(Excerpted data begins)
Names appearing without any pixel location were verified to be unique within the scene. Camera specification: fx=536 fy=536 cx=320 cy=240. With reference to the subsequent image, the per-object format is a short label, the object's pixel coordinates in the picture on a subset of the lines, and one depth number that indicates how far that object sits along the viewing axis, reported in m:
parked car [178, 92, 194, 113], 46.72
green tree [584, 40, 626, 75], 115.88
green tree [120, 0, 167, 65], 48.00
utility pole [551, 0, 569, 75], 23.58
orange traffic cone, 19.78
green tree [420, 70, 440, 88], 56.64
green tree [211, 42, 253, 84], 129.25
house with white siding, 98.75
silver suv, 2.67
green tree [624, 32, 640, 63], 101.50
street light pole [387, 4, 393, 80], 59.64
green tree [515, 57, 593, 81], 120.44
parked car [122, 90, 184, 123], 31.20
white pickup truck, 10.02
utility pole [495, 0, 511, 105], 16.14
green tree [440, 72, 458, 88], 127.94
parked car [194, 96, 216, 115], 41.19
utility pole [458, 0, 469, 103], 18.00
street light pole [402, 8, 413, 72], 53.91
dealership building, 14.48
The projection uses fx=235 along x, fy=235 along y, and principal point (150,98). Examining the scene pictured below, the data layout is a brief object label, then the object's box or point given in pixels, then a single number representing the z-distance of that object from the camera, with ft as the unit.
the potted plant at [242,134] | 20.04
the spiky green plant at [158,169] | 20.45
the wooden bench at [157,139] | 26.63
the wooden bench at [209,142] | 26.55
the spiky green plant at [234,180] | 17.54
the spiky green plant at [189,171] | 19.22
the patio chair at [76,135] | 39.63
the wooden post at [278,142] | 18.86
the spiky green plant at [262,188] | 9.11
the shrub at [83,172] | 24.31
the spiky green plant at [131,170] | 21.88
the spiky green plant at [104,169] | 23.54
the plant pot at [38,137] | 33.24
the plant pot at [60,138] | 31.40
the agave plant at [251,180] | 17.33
(Excerpted data ends)
(Excerpted data begins)
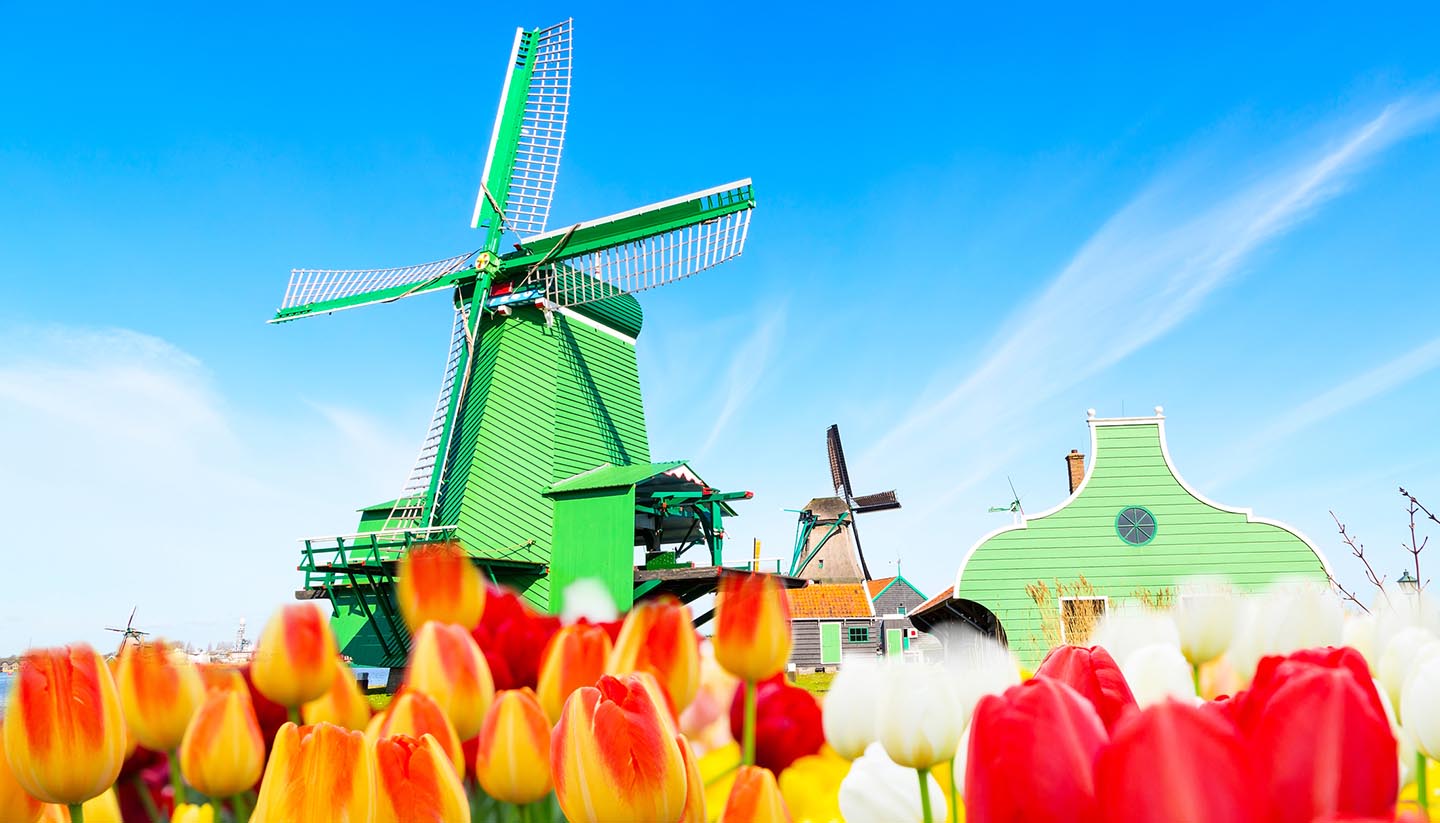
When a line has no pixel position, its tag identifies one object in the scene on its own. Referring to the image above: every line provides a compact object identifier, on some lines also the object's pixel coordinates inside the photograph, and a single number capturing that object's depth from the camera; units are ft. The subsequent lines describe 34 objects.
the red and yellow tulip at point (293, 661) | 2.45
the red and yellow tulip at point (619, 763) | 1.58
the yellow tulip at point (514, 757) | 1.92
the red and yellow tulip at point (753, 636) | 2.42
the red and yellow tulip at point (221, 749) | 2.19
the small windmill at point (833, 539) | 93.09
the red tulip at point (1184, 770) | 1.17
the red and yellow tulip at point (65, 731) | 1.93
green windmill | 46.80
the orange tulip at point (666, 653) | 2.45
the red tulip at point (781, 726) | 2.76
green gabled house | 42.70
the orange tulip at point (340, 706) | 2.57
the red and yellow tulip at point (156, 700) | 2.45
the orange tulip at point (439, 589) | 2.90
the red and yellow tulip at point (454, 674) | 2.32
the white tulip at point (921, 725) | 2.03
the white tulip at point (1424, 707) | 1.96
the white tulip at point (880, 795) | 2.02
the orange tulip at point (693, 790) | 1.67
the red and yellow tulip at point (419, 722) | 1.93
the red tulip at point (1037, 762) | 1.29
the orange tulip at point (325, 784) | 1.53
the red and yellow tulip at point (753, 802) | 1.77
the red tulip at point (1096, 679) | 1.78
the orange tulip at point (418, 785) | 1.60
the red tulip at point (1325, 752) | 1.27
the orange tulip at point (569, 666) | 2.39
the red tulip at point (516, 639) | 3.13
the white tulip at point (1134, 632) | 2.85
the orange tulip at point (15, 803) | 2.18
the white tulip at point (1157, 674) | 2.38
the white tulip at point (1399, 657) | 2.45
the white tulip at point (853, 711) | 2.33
(Excerpted data ends)
- **Activity**:
Looking at the data above, return every line from the one with "Names appearing without" down to the one with "dealership building, 14.48", exactly and inclusively.

- **Output for this task**:
Names appearing without any pixel location were verified to be unique within the scene. Camera specification: fx=536 fy=536 cx=320 cy=240. With reference to the subsequent image, the per-object format is a short label, the object's pixel coordinates in the picture on a subset of the lines, and one depth number that indicates how far that object sits along the viewing axis, reported in m:
parked car [178, 92, 194, 113], 46.72
green tree [584, 40, 626, 75], 115.88
green tree [120, 0, 167, 65], 48.00
utility pole [551, 0, 569, 75], 23.58
orange traffic cone, 19.78
green tree [420, 70, 440, 88], 56.64
green tree [211, 42, 253, 84], 129.25
house with white siding, 98.75
silver suv, 2.67
green tree [624, 32, 640, 63], 101.50
street light pole [387, 4, 393, 80], 59.64
green tree [515, 57, 593, 81], 120.44
parked car [122, 90, 184, 123], 31.20
white pickup truck, 10.02
utility pole [495, 0, 511, 105], 16.14
green tree [440, 72, 458, 88], 127.94
parked car [194, 96, 216, 115], 41.19
utility pole [458, 0, 469, 103], 18.00
street light pole [402, 8, 413, 72], 53.91
dealership building, 14.48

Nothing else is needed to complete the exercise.